- _Исходный отрывок_
▬▬▬

Глава первая
ПОЛЁТ В НЕИЗВЕСТНОСТЬ
Финская баня завоевала себе известность если не во всём мире, то во всяком случае, в Европе. Кажется, теперь во всех главных городах имеются финские бани, фигурирующие под названием «Sauna».
Русские считают эту баню своим изобретением, но, как и во многом другом, они в данном случае не пользуются авторитетом. Познакомились они с ней у карелов и в своём продвижении на северозапад освоили её. Южная Россия и по сей день не знает парной бани.
В пятницу 20 апреля 1945 года я вместе с одним моим другом отправился в такую баню, не подозревая, конечно, что в течение одиннадцати лет, полных опасностей, страданий и тяжёлых переживаний в Советском Союзе, она будет моим последним воспоминанием о Родине. После бани я пошёл пить чай к моему другу и вернулся домой около 12 часов ночи. Должен сознаться, что мои мысли в тот момент отнюдь не были заняты вопросами высокой политики или судьбами моей Родины. Нет, я был озабочен тем, что на другой день был день рождения жены, и я не был уверен, что заказанные торты будут готовы вовремя. Обсудив ещё раз с женой вопрос приёма и угощения гостей, я перед сном мельком просмотрел газету, где моё внимание привлекла заметка на первой странице о том, что в ближайшие дни ожидаются крупные аресты ряда лиц, замешанных в валютных спекуляциях. Хотя я никакими валютными спекуляциями не занимался, но эта заметка отвлекла мои мысли от тортов и заставила задуматься.

▬▬▬

- _Приведённые данные_
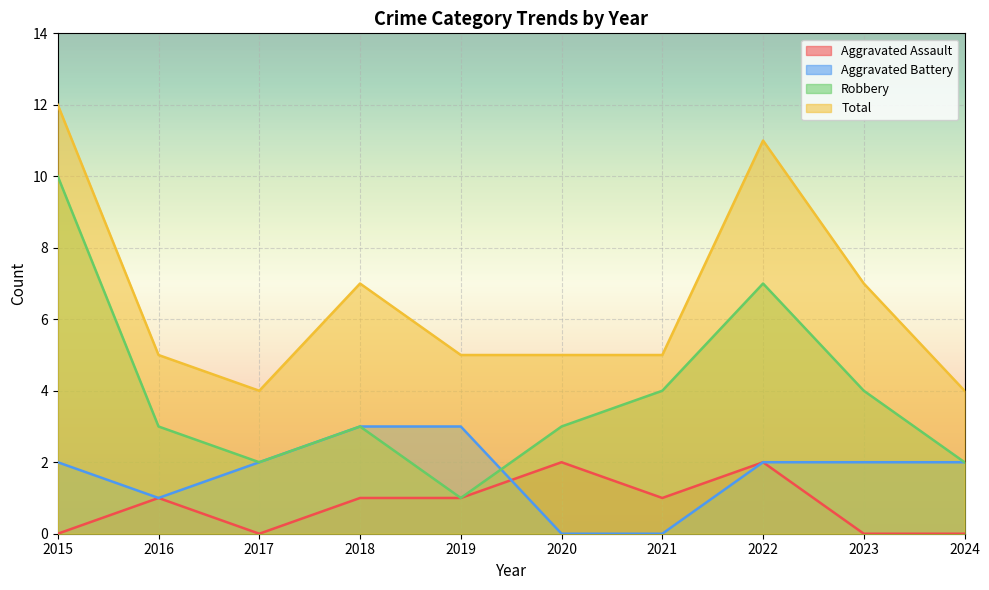

At which category does Robbery reach its first local valley?

2017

▬▬▬

- _Условие задания_
Когда, согласно исходному отрывку, рассказчик с другом отправился в финскую баню?

- _Ответ к заданию_
В пятницу 20 апреля 1945 года.